How to Fit a Codebase in an LLM Context Window
Even with 1M-token windows, real codebases overflow. A 50k-line TypeScript project averages ~700K tokens including comments and dependencies. freefilestoprompt.app handles overflow with a priority + auto-fit model: you tell the tool which files matter most (priorities + pins), the tool packs those first, lower priorities get dropped greedily when the budget runs out.
Practical strategies for large codebases
- Drop the obvious noise first.
node_modules,dist,.next,build, lockfiles, generated code, large fixture data. These are usually 60-80% of repo size with near-zero LLM signal. Use the Drop button on each. - Pin the architecture-defining files. Top-level entry points, route definitions, schema files, type contracts, key abstractions. These are small but high-information.
- High-priority for the area you're asking about. If you're asking about auth, mark all auth-related files high. The packer keeps highs first.
- Low-priority for context-establishing fluff. README, configuration, examples — useful background but droppable when over budget.
- Use line numbers when prompts reference specific lines. Toggle the option; output gets
1prefixes per line. Lets the LLM cite line numbers back at you.

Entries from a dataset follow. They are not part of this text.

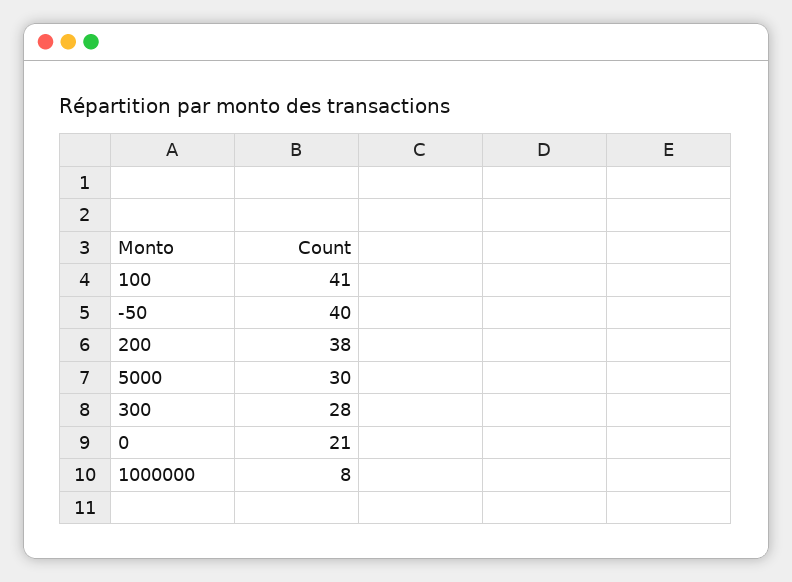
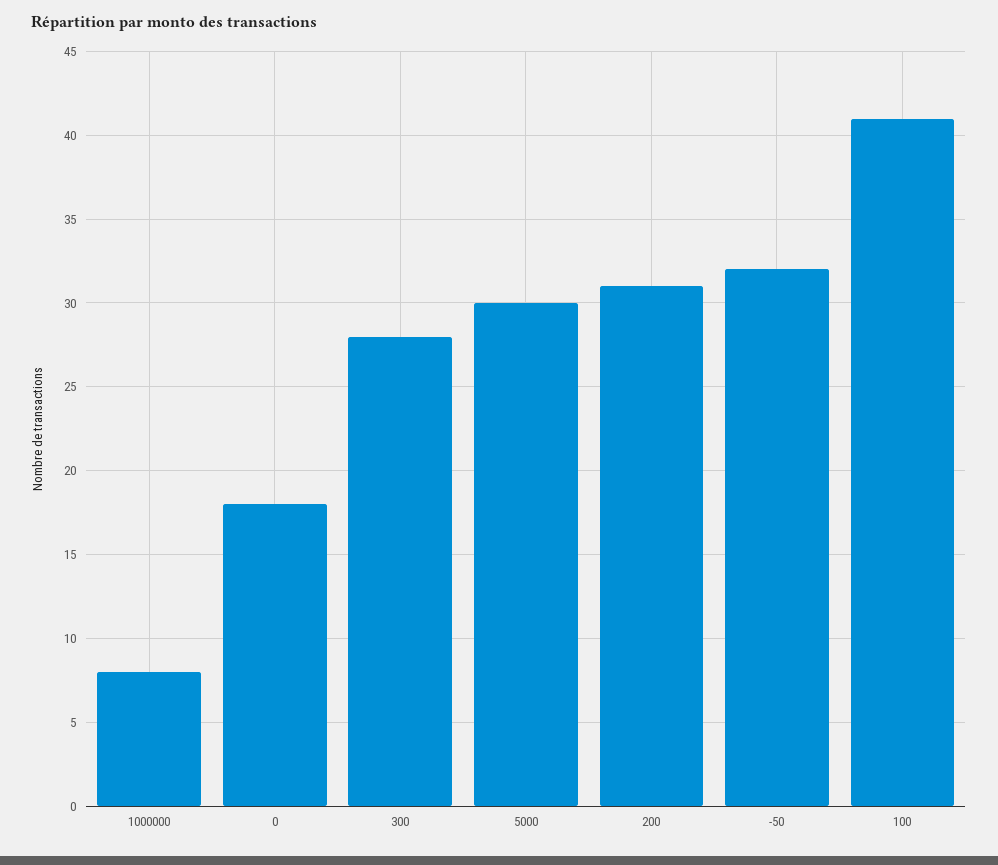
-50: 40 -> 32
200: 38 -> 31
0: 21 -> 18

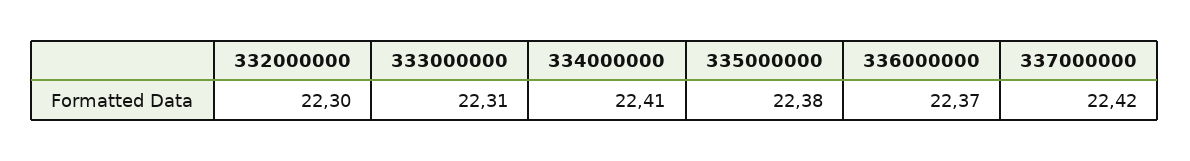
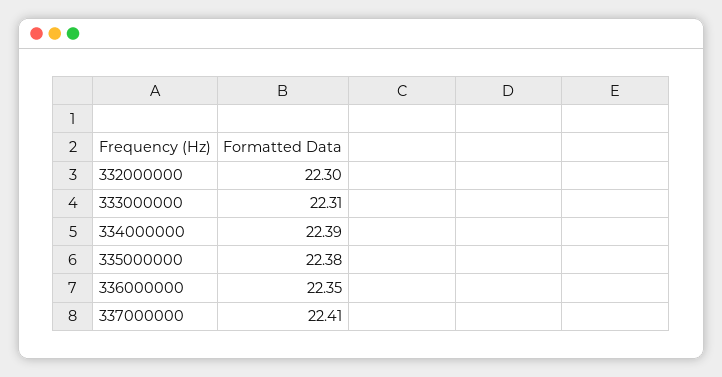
334000000: 22.41 -> 22.39
336000000: 22.37 -> 22.35
337000000: 22.42 -> 22.41

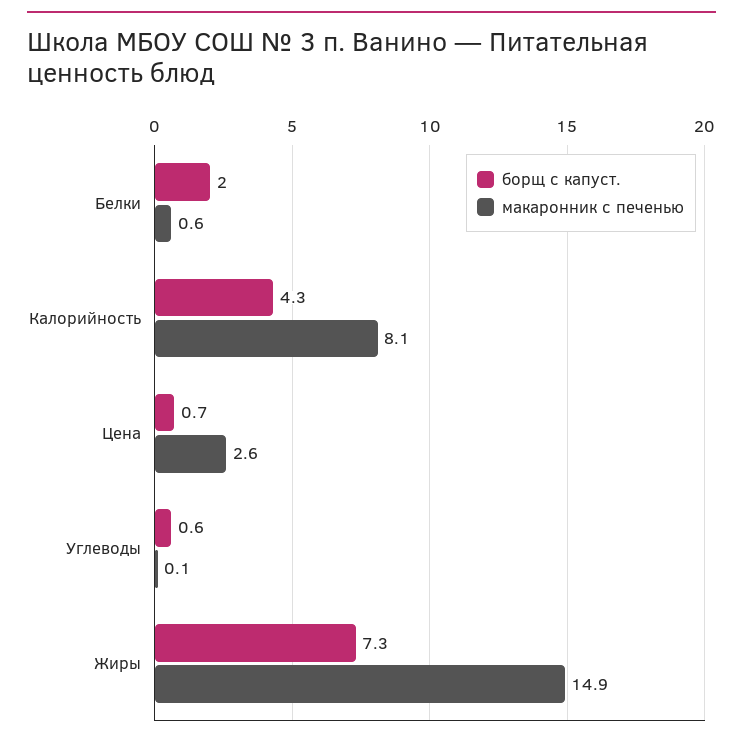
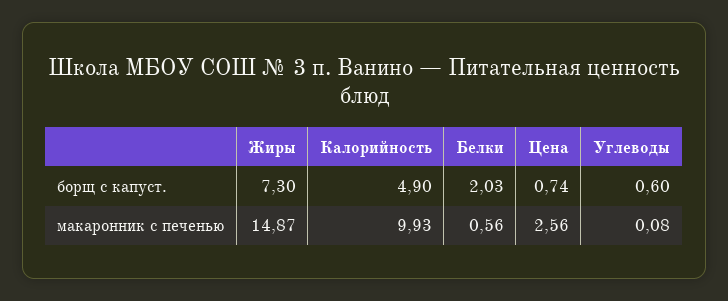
борщ с капуст., Калорийность: 4.3 -> 4.9
макаронник с печенью, Калорийность: 8.1 -> 9.93

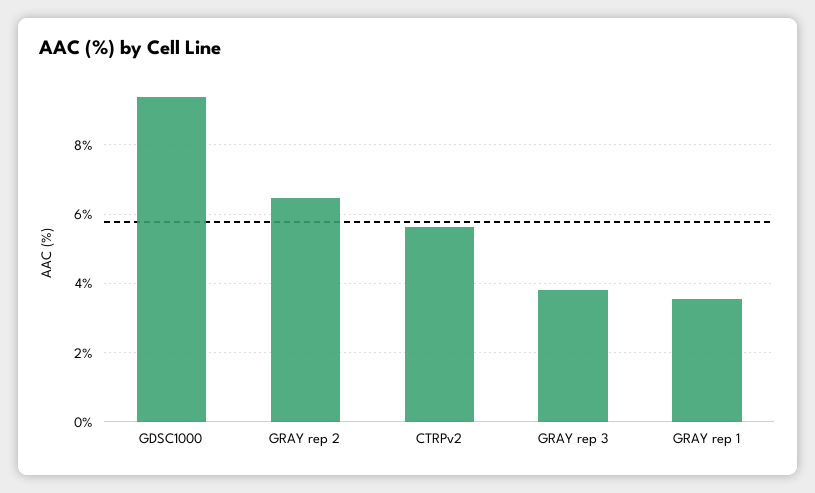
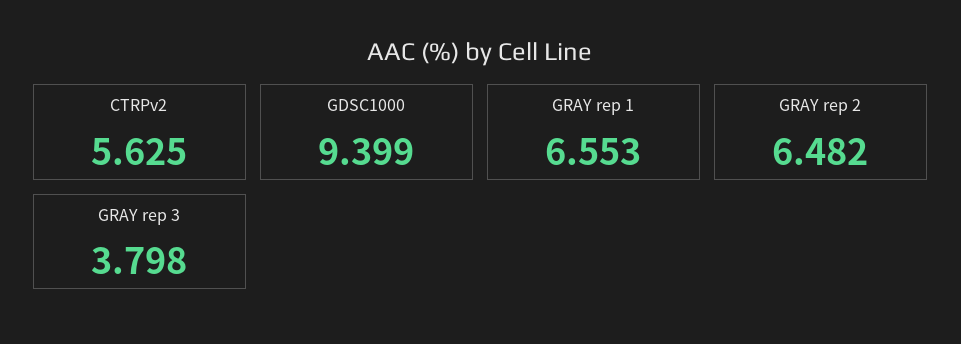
GRAY rep 1: 3.6 -> 6.553

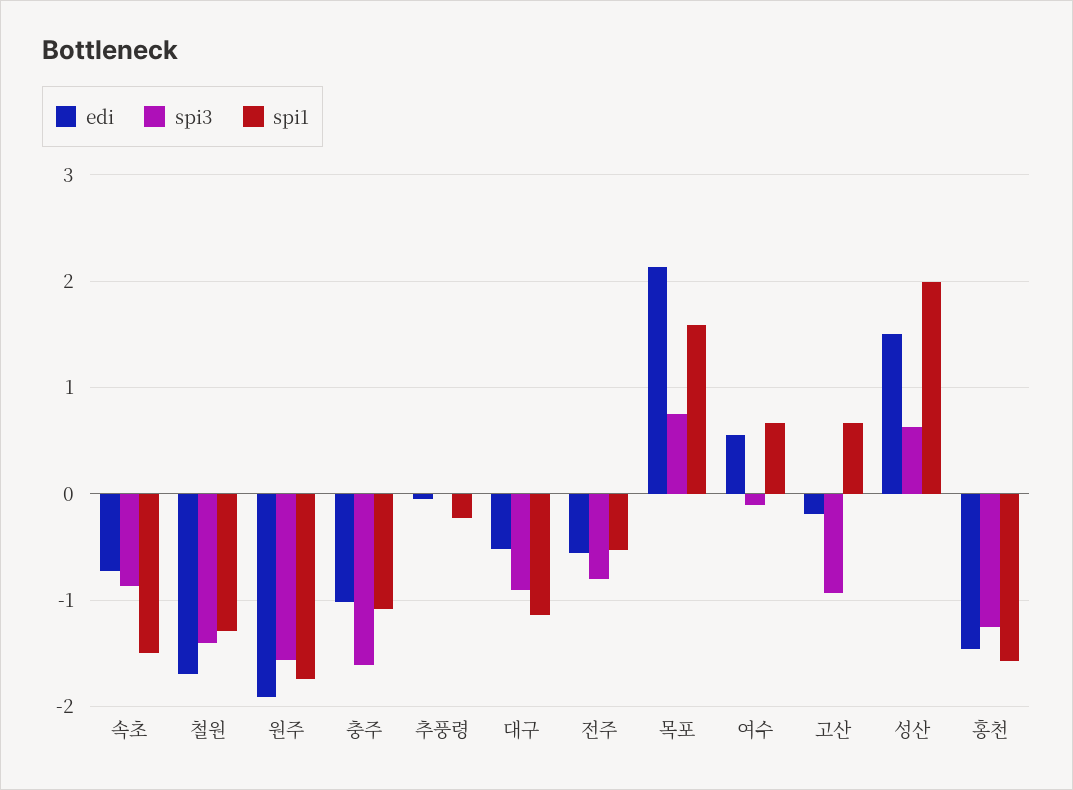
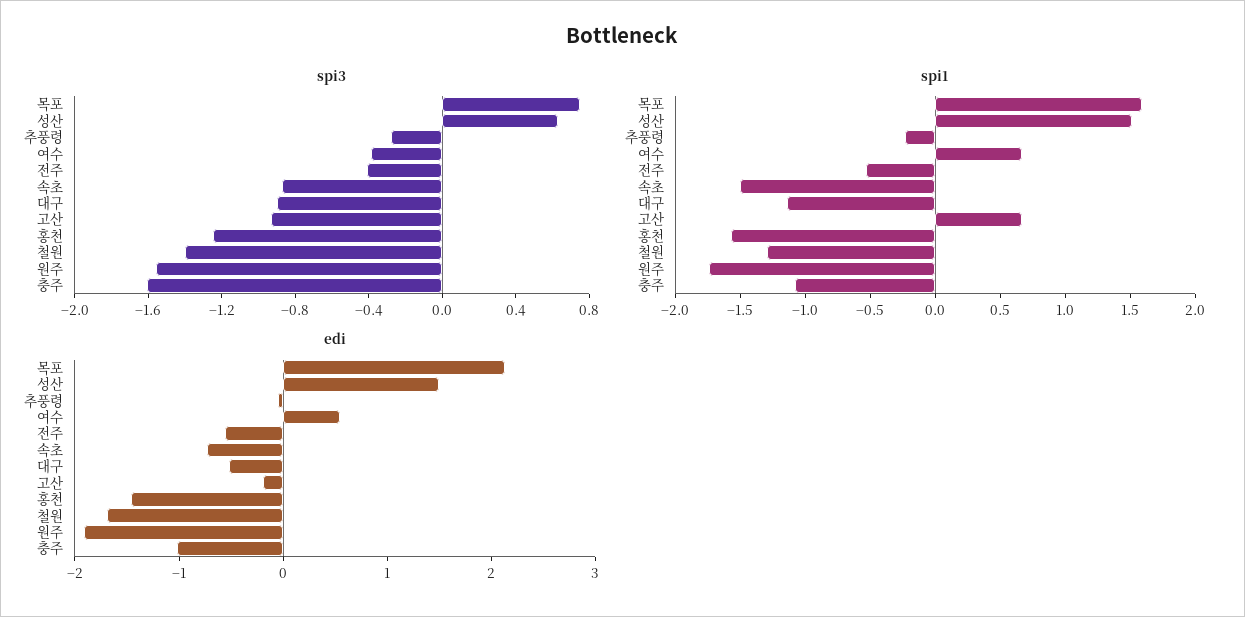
spi3, 추풍령: 0 -> -0.3
spi3, 전주: -0.8 -> -0.4
spi3, 여수: -0.1 -> -0.4
spi1, 성산: 2 -> 1.5

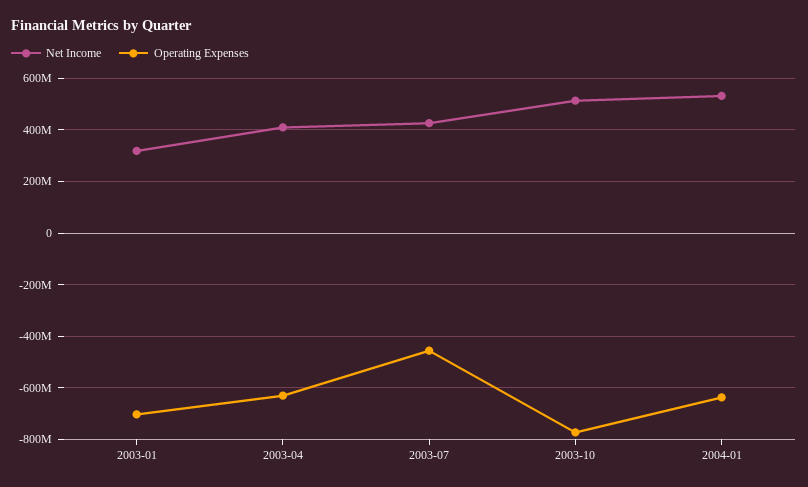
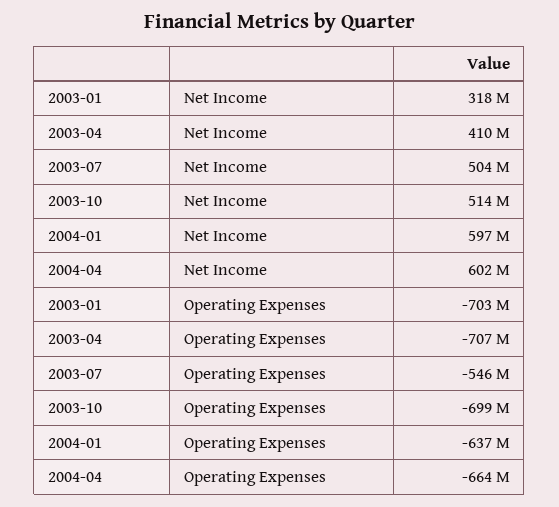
Operating Expenses, 2003-04: -625000000 -> -707000000
Net Income, 2003-07: 425000000 -> 504000000
Operating Expenses, 2003-07: -450000000 -> -546000000
Operating Expenses, 2003-10: -775000000 -> -699000000
Net Income, 2004-01: 525000000 -> 597000000
Net Income, 2004-04: none -> 602000000
Operating Expenses, 2004-04: none -> -664000000

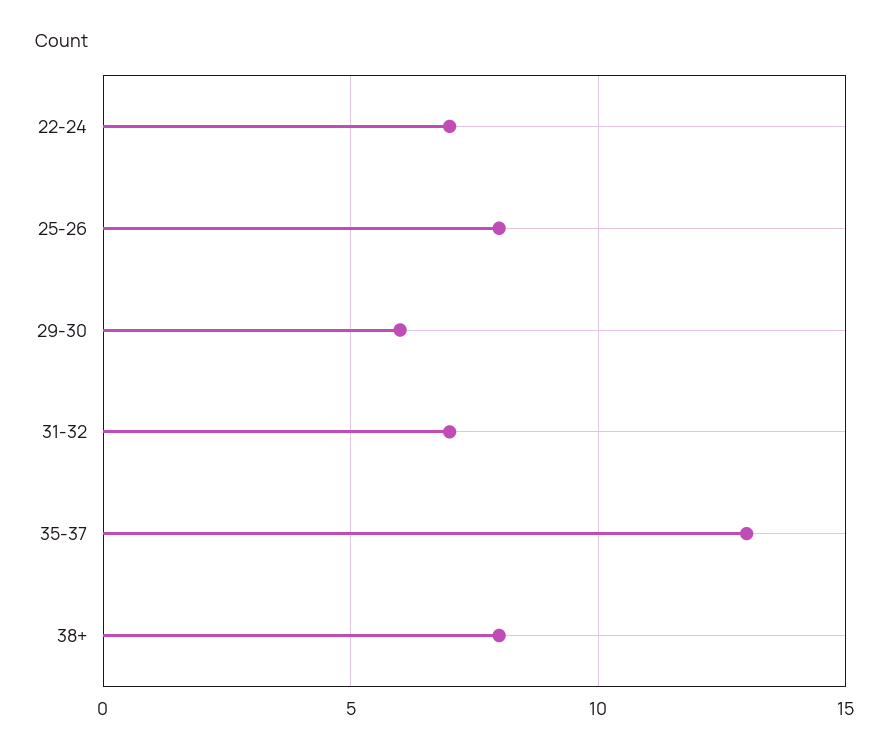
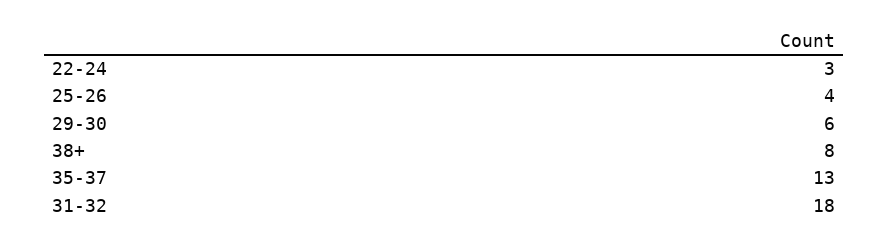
22-24: 7 -> 3
25-26: 8 -> 4
31-32: 7 -> 18

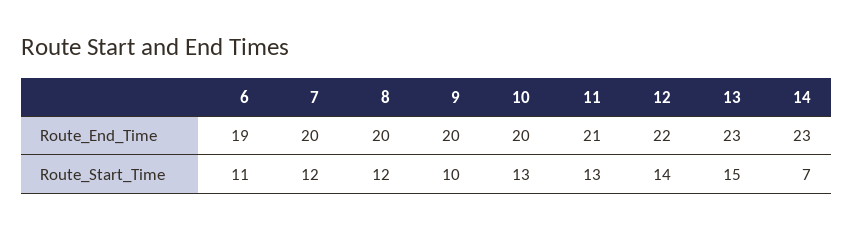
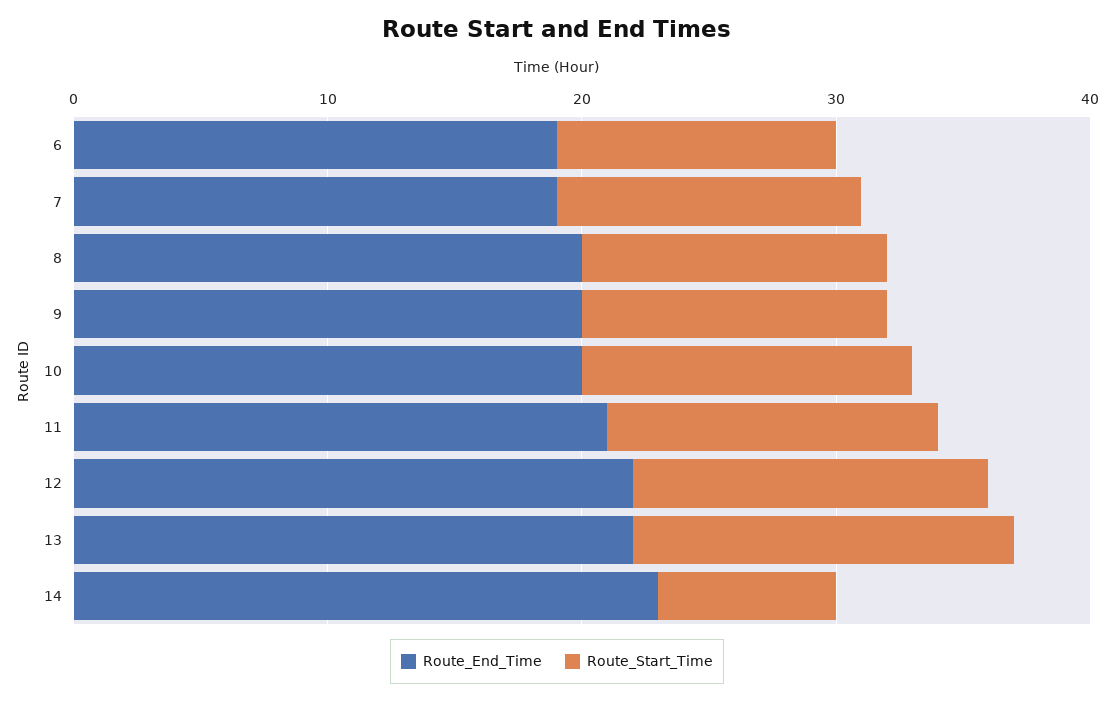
Route_End_Time, 7: 20 -> 19
Route_End_Time, 13: 23 -> 22
Route_Start_Time, 9: 10 -> 12

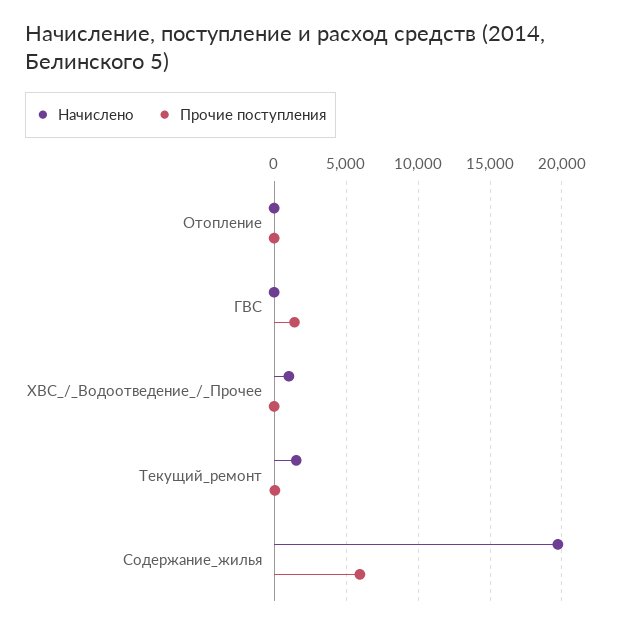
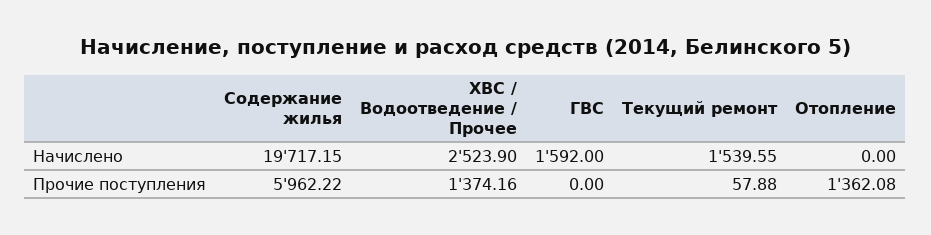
Прочие поступления, Отопление: 0 -> 1362.08
Начислено, ГВС: 0 -> 1592
Прочие поступления, ГВС: 1500 -> 0
Начислено, ХВС_/_Водоотведение_/_Прочее: 1000 -> 2523.9
Прочие поступления, ХВС_/_Водоотведение_/_Прочее: 0 -> 1374.16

What "doesn't fit" actually means
The budget bar turns red when included files exceed (context window - reserved output). The LLM will reject prompts that exceed its context window, but reserved output also matters: if your prompt fills the entire window, the model has no room to generate a response. Default reserved is 8000 tokens; raise it (16000-32000) if you expect long responses, lower it if you're asking yes/no questions.
Token counts at a glance
| Codebase | Approx. tokens | Models that fit it whole |
|---|---|---|
| Small library / single feature (~5k LOC) | ~70K | All models |
| Medium app (~20k LOC) | ~280K | GPT-5, Claude Opus, Gemini 2.5 Pro, Llama 4 Scout |
| Large product / monorepo subset (~50k LOC) | ~700K | Claude Opus, Sonnet, Gemini 2.5 Pro, Llama 4 Scout |
| Full monorepo (~200k LOC) | ~2.8M | Llama 4 Scout (10M) |
| Linux kernel-scale | ~50M+ | None — must pack a subset |
Rough estimates assuming ~14 LOC per 1k tokens. Actual ratio varies 10-30 LOC per 1k depending on language and density.
When auto-fit is not enough
For very large codebases, even aggressive priority + drop won't fit everything in the window. Two options:
- Multi-prompt workflow: Pack different subsets for different questions. "Auth module + types + tests" for one prompt, "API routes + middleware + types" for another.
- Summarize-then-include: Run an LLM-pass to summarize each file or directory into a short description, pack the summaries (much smaller) along with the actual files relevant to your question. Two-pass workflow.
Try freefilestoprompt.app — Free, No Sign-Up
Drop files, set a target model, get one packed prompt. Runs entirely in your browser.
Open Files to Prompt →Frequently Asked Questions
How do I know which files are highest signal?
Heuristic: small files near the top of the source tree (entry points, type contracts) usually have highest information density per token. Large files with mostly boilerplate or test data are lower density. Pin the small-and-central, drop the large-and-peripheral.
My codebase is 5M tokens — what do I do?
Use Llama 4 Scout (10M context window) directly, or pack a focused subset for Claude / Gemini (1M each). For Llama 4 Scout, freeprompttester.app routes via Groq's hosted version.
Should I include node_modules / vendor / similar?
No. These are dependencies you don't usually need to give the LLM — the LLM already knows the public APIs. If you specifically need to debug a third-party library issue, drop just the relevant package's source files in.
What about generated code (Prisma, GraphQL codegen)?
Drop it. The LLM can usually reason about your queries from your schema files alone, and generated code is large and noisy.
How do I handle proprietary code?
freefilestoprompt.app reads files locally only — they never leave your browser. Whatever you drop stays on your device. The packed prompt that you copy and paste into your LLM is the only thing that goes to the LLM provider; the tool itself sees nothing.
Can I use this for embeddings / RAG instead of direct prompts?
Yes. The output is just a text block with delimiters — useful as the input to chunkers, embedding generators, RAG pipelines, etc. Pick the plain or markdown format if your downstream tool prefers simple separators.